Demographically, MJ enjoyed the full patronage of a new breed of Pakistani cinema fans. As the urban middle-classes retreated into their shells, their place in the cinemas was taken by the urban working classes and rural peasants, many of whom had been vitalised by the populist zeitgeist of the 1970s Bhutto era (1971-77), and whose families had benefitted from the emerging trend of Pakistani labour travelling to oil-rich gulf states for work.

What is also forgotten about MJ is the fact that it possessed a subversive soul, and yet managed to play across cinemas to large audiences during a period of intense dictatorial persecution and moral and political policing.

How did that happen?

MJ was lavishly studded with bawdy female dances, stylistic action sequences, and snappy dialogue, turning struggling the then 41-year-old actor, Sultan Rahi, into a popular mainstay. He also became Pakistani cinema’s first famous ‘angry young man.’

Also gaining popularity (and notoriety) through the film was veteran villain, Mustafa Qureshi, whose role as the violent, introspective and almost philosophical Noori Nath would see him play Rahi’s nemesis in a number of similar Punjabi films throughout the 1980s.

The film’s theme of an angry young man in a Punjab village taking on oppressive feudal lords and eventually his main nemesis, the cool, calculating psychopath (Noori Nath) — a man who lives to fight an opponent worthy of his wrath — went down well with the film’s largely urban working-class and rural audiences.

The film was allowed to run by the film censor board. But when hordes of working-class Pakistanis and peasants started venturing into cinemas to watch the movie, the board suddenly stepped in and demanded the director take out certain scenes from the film.

According to the film’s producer, Sarwar Bhatti, the Zia regime had by then established a working relationship with various members of the ‘landed gentry’ in rural Punjab. It was alarmed by what it perceived to be the film’s ‘anti-establishment’ tone.

To the censors the audiences were identifying the villains in the film as symbolic caricatures of factory owners, chaudhries, feudal lords and the Punjab police.

The censor board ordered the producer to tone down the film’s content through editing and which Bhatti promptly did. But a large number of cinema owners still had with them the original print of the film, and they continued running it in spite of the fact that they had been given a newly censored print.

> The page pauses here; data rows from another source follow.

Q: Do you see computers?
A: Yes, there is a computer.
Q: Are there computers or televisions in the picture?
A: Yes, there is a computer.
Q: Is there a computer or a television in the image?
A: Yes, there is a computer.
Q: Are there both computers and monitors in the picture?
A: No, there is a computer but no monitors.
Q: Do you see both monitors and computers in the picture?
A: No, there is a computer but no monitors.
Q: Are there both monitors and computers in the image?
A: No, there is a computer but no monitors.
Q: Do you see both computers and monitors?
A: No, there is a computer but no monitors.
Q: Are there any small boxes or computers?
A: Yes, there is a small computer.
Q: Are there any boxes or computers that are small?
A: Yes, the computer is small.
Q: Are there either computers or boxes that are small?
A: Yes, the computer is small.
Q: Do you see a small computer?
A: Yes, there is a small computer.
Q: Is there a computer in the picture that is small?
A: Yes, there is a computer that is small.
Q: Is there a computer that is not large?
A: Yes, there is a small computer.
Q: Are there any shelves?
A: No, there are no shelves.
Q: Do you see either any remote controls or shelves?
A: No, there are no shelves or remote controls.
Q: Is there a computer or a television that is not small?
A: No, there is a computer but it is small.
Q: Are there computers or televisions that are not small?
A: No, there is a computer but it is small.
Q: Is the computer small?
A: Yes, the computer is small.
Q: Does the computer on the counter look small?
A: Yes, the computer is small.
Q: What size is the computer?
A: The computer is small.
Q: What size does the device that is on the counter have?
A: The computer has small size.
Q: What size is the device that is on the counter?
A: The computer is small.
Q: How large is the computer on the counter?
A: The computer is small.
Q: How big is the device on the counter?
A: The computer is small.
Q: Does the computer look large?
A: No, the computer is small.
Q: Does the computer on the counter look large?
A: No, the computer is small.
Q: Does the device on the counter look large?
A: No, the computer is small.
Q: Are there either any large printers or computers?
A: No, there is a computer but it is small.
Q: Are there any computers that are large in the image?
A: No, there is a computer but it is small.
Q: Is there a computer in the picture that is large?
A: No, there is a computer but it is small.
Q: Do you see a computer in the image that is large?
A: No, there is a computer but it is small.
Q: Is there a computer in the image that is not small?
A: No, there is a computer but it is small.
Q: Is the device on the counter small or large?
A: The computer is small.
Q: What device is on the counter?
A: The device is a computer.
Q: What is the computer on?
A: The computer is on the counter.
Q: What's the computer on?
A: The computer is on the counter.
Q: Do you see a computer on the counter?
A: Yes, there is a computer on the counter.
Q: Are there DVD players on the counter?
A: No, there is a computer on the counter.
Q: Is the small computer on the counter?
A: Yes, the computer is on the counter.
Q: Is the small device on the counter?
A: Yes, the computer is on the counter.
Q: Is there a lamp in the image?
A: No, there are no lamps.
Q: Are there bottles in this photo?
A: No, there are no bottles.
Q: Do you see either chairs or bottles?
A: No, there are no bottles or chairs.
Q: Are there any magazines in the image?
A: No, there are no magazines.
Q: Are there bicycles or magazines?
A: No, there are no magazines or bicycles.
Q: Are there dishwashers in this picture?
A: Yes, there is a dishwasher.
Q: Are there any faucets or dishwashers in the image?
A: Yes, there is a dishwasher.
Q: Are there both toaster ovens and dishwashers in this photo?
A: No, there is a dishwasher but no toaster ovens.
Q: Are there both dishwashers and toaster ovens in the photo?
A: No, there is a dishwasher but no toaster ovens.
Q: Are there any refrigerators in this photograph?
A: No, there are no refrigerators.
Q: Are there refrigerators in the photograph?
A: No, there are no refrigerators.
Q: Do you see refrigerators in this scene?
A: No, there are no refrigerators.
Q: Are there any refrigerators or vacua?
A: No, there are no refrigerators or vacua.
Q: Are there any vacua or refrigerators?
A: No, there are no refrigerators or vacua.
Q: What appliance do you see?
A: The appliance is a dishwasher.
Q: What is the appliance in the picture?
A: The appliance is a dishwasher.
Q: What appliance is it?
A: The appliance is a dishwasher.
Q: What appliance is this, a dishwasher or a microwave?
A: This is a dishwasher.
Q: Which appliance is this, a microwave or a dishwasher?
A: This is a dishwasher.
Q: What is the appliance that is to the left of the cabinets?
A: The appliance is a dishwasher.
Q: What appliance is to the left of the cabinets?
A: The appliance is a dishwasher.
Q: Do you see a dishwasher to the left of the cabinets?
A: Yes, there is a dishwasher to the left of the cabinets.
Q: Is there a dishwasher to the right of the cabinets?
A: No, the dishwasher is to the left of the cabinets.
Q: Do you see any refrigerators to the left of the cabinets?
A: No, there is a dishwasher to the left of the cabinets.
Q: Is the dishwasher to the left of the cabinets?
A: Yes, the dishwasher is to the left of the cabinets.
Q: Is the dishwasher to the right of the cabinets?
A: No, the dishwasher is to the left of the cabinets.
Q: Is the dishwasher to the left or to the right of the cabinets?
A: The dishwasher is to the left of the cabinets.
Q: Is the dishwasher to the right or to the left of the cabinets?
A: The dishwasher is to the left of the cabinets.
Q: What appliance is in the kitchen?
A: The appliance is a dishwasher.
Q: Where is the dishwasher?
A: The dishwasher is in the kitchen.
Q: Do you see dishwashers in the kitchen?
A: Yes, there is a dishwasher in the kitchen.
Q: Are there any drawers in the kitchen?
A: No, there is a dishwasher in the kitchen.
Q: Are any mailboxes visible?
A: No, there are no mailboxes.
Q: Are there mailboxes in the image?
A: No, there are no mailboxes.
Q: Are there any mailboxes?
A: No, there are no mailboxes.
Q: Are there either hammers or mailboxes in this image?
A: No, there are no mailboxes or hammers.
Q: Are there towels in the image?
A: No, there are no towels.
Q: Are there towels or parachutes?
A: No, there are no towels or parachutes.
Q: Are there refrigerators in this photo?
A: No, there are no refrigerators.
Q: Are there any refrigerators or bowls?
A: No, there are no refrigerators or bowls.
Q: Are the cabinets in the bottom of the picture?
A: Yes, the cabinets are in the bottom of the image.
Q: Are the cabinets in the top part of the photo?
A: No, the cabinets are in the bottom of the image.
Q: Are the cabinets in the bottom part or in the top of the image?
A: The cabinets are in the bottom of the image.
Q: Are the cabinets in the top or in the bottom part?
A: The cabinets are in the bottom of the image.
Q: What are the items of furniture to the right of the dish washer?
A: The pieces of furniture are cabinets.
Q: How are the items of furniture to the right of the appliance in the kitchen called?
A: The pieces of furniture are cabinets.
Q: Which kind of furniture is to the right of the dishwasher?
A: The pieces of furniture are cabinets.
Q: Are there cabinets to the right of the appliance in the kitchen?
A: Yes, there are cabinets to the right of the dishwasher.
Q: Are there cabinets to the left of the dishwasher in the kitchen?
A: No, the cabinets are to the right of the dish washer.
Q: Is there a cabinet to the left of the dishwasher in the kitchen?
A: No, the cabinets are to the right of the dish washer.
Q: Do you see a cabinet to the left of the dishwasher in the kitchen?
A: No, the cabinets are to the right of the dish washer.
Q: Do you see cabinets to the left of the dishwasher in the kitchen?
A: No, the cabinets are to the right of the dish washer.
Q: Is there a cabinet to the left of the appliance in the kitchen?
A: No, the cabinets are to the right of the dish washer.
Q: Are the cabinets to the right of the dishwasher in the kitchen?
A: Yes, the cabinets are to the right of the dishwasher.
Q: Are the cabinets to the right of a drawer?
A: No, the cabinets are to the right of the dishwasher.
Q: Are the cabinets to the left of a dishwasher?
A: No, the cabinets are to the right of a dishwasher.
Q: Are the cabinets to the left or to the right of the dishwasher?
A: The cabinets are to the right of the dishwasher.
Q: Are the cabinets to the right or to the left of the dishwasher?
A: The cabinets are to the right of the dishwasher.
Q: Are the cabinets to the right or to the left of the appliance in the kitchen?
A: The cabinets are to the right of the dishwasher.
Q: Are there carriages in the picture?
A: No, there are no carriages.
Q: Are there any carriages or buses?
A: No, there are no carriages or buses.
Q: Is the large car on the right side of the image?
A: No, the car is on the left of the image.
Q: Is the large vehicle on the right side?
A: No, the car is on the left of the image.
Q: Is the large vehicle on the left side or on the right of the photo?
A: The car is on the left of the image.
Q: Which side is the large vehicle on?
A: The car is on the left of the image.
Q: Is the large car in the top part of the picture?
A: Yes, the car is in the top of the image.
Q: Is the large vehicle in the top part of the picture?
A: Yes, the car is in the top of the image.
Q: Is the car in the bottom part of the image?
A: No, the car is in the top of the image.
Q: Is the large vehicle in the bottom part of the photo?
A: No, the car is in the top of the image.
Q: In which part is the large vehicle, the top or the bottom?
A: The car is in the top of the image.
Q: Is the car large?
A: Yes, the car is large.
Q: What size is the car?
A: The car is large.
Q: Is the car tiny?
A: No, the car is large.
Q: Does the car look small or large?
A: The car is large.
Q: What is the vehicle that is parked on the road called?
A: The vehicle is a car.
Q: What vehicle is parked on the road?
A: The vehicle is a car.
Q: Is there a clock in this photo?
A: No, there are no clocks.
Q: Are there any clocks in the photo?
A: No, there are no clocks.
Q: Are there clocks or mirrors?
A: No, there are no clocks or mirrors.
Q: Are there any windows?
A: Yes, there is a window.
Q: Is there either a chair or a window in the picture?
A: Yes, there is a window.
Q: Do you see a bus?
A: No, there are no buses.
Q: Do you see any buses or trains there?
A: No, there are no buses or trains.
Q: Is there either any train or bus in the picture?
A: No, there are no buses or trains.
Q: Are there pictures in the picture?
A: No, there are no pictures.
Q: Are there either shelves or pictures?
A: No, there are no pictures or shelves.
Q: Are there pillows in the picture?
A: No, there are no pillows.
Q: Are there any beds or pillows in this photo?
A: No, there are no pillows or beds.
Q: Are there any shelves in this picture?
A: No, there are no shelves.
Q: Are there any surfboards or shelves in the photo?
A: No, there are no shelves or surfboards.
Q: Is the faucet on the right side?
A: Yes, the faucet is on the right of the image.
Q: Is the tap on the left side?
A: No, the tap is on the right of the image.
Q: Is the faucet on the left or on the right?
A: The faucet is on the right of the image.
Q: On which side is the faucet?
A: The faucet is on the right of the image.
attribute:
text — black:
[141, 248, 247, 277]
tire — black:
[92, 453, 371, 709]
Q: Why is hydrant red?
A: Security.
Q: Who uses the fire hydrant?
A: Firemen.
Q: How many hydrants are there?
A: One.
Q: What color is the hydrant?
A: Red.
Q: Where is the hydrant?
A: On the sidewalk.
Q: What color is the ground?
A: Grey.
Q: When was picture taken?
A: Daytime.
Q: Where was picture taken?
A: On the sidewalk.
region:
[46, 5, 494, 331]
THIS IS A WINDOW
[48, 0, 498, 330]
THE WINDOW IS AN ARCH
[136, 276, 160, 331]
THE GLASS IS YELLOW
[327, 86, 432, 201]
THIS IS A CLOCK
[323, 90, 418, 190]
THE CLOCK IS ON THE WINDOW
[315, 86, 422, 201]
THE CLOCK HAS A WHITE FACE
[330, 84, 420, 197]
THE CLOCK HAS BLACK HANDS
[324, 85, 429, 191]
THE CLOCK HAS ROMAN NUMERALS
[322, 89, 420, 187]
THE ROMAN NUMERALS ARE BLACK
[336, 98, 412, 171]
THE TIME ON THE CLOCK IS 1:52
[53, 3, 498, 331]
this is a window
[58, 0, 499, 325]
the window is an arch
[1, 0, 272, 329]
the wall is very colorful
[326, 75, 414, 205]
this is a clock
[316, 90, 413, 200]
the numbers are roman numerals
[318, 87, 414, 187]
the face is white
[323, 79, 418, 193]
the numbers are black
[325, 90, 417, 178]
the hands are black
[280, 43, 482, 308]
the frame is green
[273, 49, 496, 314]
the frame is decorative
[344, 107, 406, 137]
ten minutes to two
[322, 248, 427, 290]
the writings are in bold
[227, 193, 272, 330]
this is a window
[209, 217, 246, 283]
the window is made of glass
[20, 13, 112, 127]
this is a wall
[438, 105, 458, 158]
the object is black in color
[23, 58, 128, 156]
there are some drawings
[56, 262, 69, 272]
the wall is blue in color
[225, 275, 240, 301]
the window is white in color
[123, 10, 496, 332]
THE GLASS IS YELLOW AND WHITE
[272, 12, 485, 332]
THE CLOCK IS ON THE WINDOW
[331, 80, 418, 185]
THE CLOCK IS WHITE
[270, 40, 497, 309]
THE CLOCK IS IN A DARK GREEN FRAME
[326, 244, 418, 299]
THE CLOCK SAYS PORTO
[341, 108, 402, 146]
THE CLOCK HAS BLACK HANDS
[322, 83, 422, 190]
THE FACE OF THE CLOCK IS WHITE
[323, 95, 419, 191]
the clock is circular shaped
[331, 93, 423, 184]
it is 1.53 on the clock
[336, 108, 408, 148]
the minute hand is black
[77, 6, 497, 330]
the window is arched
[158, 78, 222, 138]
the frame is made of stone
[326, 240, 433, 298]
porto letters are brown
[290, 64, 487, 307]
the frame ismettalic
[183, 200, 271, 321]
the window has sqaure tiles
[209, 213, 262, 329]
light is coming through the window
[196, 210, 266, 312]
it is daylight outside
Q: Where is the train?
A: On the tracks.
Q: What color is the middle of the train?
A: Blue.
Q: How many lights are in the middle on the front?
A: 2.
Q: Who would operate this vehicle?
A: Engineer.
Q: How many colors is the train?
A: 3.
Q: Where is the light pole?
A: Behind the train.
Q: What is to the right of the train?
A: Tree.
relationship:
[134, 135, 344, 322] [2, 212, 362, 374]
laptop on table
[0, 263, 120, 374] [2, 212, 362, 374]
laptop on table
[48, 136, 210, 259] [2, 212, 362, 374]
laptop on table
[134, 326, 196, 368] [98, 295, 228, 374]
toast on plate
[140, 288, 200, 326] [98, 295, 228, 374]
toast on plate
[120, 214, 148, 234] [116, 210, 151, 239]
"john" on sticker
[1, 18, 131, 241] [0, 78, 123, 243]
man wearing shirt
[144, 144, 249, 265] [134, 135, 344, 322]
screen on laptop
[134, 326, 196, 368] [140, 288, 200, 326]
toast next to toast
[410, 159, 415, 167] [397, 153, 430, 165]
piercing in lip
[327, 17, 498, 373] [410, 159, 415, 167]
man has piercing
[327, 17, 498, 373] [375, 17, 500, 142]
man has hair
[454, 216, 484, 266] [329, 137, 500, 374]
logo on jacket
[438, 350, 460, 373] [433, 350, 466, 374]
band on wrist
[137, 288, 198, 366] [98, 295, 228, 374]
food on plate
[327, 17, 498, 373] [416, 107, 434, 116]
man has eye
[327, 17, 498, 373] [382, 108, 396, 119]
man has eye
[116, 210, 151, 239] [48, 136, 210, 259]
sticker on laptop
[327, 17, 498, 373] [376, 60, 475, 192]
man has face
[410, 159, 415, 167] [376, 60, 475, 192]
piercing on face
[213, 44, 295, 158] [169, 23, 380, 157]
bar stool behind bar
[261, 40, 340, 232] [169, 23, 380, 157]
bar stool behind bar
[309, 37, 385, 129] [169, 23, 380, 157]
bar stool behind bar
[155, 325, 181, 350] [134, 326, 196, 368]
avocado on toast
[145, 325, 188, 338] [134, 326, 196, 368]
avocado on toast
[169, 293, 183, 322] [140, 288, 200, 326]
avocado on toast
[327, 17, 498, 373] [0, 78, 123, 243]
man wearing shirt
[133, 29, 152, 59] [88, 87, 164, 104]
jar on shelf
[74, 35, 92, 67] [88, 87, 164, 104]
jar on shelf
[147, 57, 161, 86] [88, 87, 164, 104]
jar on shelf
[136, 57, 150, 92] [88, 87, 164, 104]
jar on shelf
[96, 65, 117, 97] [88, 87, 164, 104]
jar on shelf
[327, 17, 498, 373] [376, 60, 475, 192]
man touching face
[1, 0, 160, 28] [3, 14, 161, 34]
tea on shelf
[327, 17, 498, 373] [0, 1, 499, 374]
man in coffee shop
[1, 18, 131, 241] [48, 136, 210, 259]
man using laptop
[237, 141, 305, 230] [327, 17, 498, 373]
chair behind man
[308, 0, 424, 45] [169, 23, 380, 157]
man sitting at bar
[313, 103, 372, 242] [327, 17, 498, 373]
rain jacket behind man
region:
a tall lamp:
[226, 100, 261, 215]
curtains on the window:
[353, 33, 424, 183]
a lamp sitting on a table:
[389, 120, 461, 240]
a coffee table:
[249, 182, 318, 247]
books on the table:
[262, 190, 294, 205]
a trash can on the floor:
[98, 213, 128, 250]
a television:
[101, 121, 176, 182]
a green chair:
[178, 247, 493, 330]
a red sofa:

Maula Jatt eventually ran for more than two years, racking a huge profit for its makers and in the process keeping the disintegrating Pakistan film industry afloat for at least another 10 years.

Lastly, Rahi, who rose to become the biggest box-office attraction in the 1980s and almost single-handedly kept the industry rolling, was shot dead in 1996. The police report suggested that he was killed by bandits on a Punjab highway where his car had stopped due to a flat tyre.

However, ever since his death two other theories have emerged. One claims that he was shot by a group of men who had some property dispute with him. The other theory suggests that Rahi, who was born into a Christian family but had become a Muslim in the 1960s, was planning to re-convert to Christianity and that those in the know ambushed him (for this reason).

Nevertheless, till this day his death remains to be shrouded in mystery (and theories).